FOLEY – Recycling should become less expensive for Foley taxpayers and more efficient for the city in upcoming months when a new Baldwin County facility opens.

With a response rate of 65%, recycling is already more popular among Foley residents than in many other Alabama communities.

The opening of Baldwin County’s new materials recovery facility, known as an MRF, will cut costs by providing a recycling site at Baldwin County’s Magnolia Landfill. Foley and other local cities must now take materials to Florida for processing.

Mayor Ralph Hellmich said Foley is ready to use the new county facility. “We’re thrilled to death when they get this thing open,” he said. 

The mayor said Foley residents recycle material at a higher rate than some other communities. 

Hellmich said Foley also distributes collection cans for all recyclable materials. The city has been distributing the blue, wheeled containers in new subdivisions across the city as residents move into the houses.

The Foley containers are the same size as standard garbage cans and can be collected using the systems on trucks. The cans can also be rolled to the street unlike smaller bins that are carried.

Truck crews load the contents of the smaller bins onto the truck by hand.

The Foley City Council recently approved extending the city’s current recycling contract with the Emerald Coast Utility Authority in Escambia County, Florida.

The contract can be ended with 30-days notice, Darrell Russell, Foley Public Works director, told council members. The agreement will allow Foley to continue to recycle materials until the Baldwin County facility opens around the beginning of 2025.

Mike Thompson, Foley city administrator, said the move will reduce fuel costs and the time needed for vehicles and crews to transport the material.

“The location is important, because that’s going to save us on both labor and fuel for the truck,” Thompson said. “Our trucks won’t be going nearly as far.”

The Baldwin County facility will process the same materials now collected in Foley. The city recycles cardboard, paper, plastic and aluminum cans.

The new recycling center will not take glass. Foley also does not collect glass for recycling. Hellmich said the local recycling centers send materials to processing facilities. No processing facilities in the region take glass for recycling.

DATA EXTRACTS:

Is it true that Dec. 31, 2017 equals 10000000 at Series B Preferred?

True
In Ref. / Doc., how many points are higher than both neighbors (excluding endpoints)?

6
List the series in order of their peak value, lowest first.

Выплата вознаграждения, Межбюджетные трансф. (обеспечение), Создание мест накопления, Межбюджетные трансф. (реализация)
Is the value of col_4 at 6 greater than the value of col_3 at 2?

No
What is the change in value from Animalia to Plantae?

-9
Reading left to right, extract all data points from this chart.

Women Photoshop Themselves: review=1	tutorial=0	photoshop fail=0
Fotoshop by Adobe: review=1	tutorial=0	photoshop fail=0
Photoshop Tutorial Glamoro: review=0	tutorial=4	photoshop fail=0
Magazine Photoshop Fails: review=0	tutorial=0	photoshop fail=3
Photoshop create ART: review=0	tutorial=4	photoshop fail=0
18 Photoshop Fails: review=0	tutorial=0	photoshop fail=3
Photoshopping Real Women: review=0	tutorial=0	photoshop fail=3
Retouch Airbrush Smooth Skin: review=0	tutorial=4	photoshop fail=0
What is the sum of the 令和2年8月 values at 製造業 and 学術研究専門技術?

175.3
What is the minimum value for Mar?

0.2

ABOUT THIS EXERCISE: Condense the paragraph of the Foley recycling article that begins "The contract can be ended" into a single sentence that keeps its main facts. The data above comes from a separate source and is unrelated to the Foley recycling article.

ANSWER SPACE: Darrell Russell, Foley's Public Works director, told council members that the contract can be ended with 30-days notice and lets Foley keep recycling until the Baldwin County facility opens around the beginning of 2025.